Exercise goal
Rename every "chart" in the listing below to "graph", and write out all the lines again with nothing else changed. Leave the pictures out of your answer.

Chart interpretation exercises
● ● ●

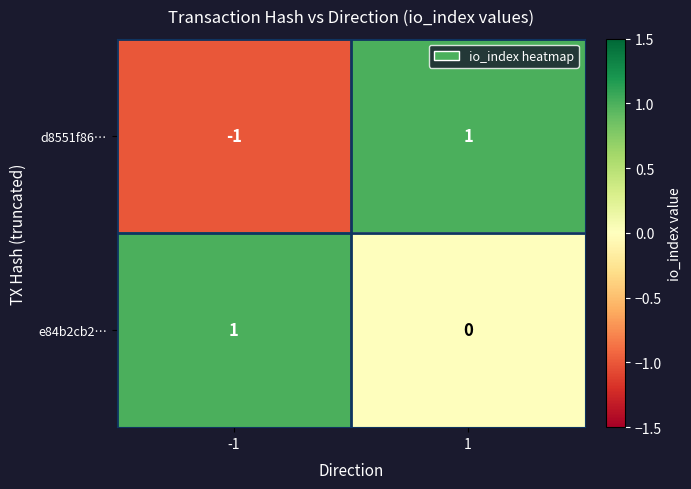

How many categories are shown in the chart?

2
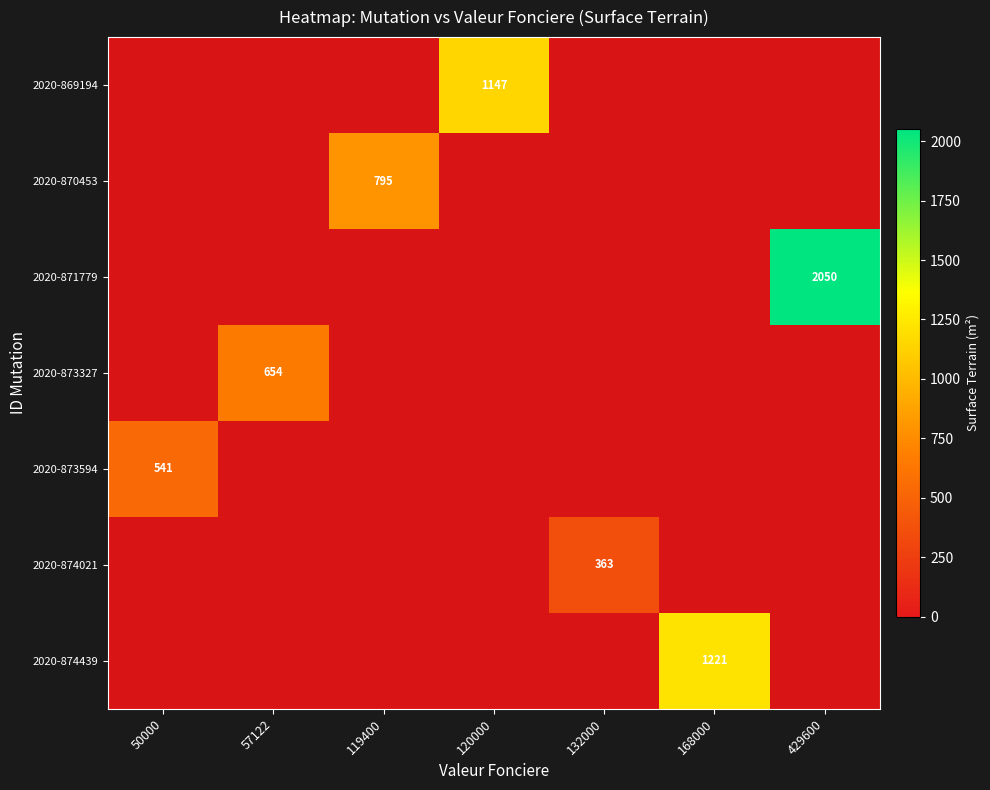

How many positive values does the 2020-870453 series have?

1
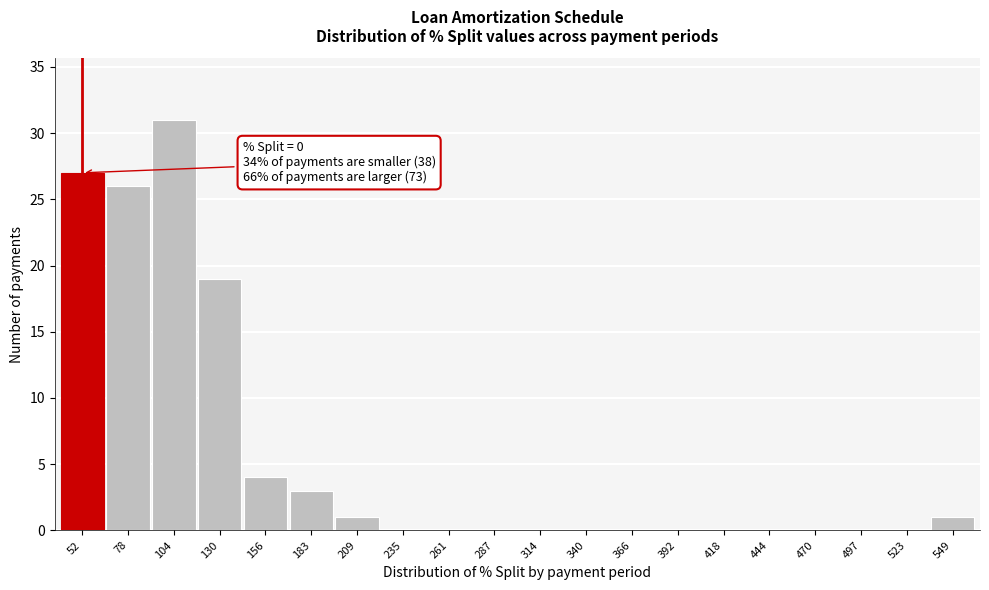

Reading left to right, extract all data points from this chart.

52=27	78=26	104=31	130=19	156=4	183=3	209=1	235=0	261=0	287=0	314=0	340=0	366=0	392=0	418=0	444=0	470=0	497=0	523=0	549=1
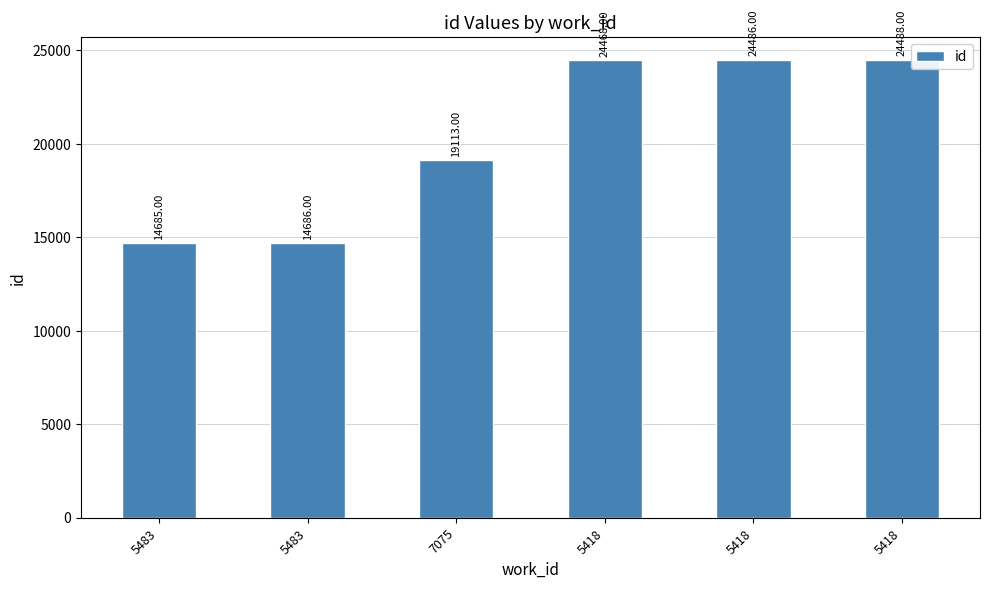

Count the number of categories in the chart.

6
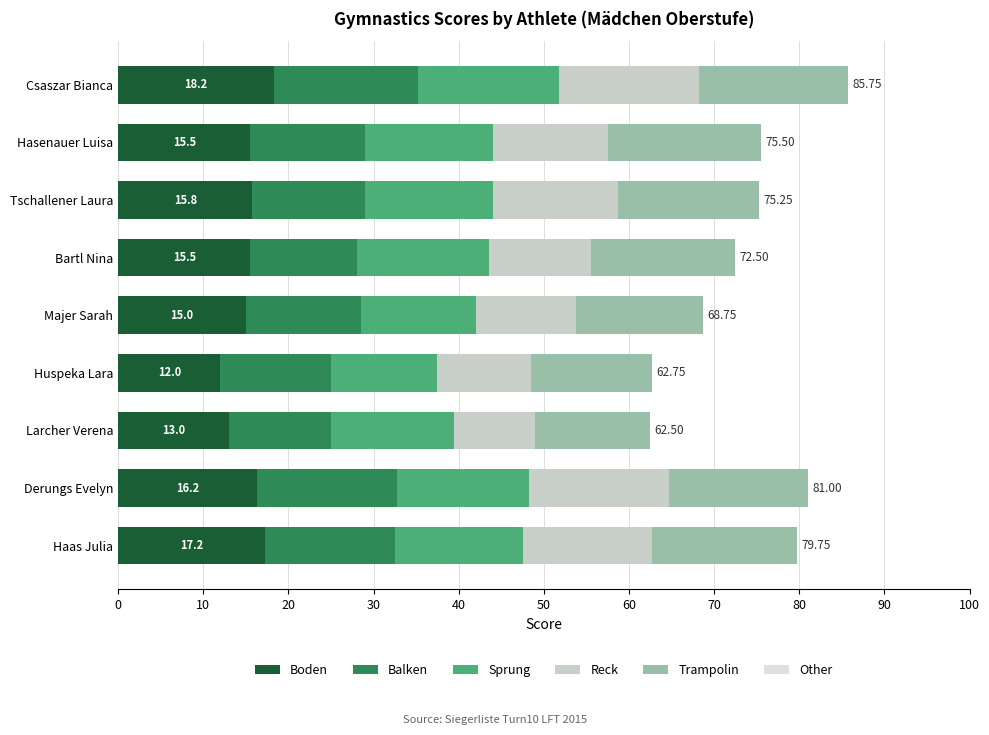

What is the difference between the maximum and minimum values in the Reck series?

7.0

● ● ●

Exercise solution
How many categories are shown in the graph?

2

How many positive values does the 2020-870453 series have?

1

Reading left to right, extract all data points from this graph.

52=27	78=26	104=31	130=19	156=4	183=3	209=1	235=0	261=0	287=0	314=0	340=0	366=0	392=0	418=0	444=0	470=0	497=0	523=0	549=1

Count the number of categories in the graph.

6

What is the difference between the maximum and minimum values in the Reck series?

7.0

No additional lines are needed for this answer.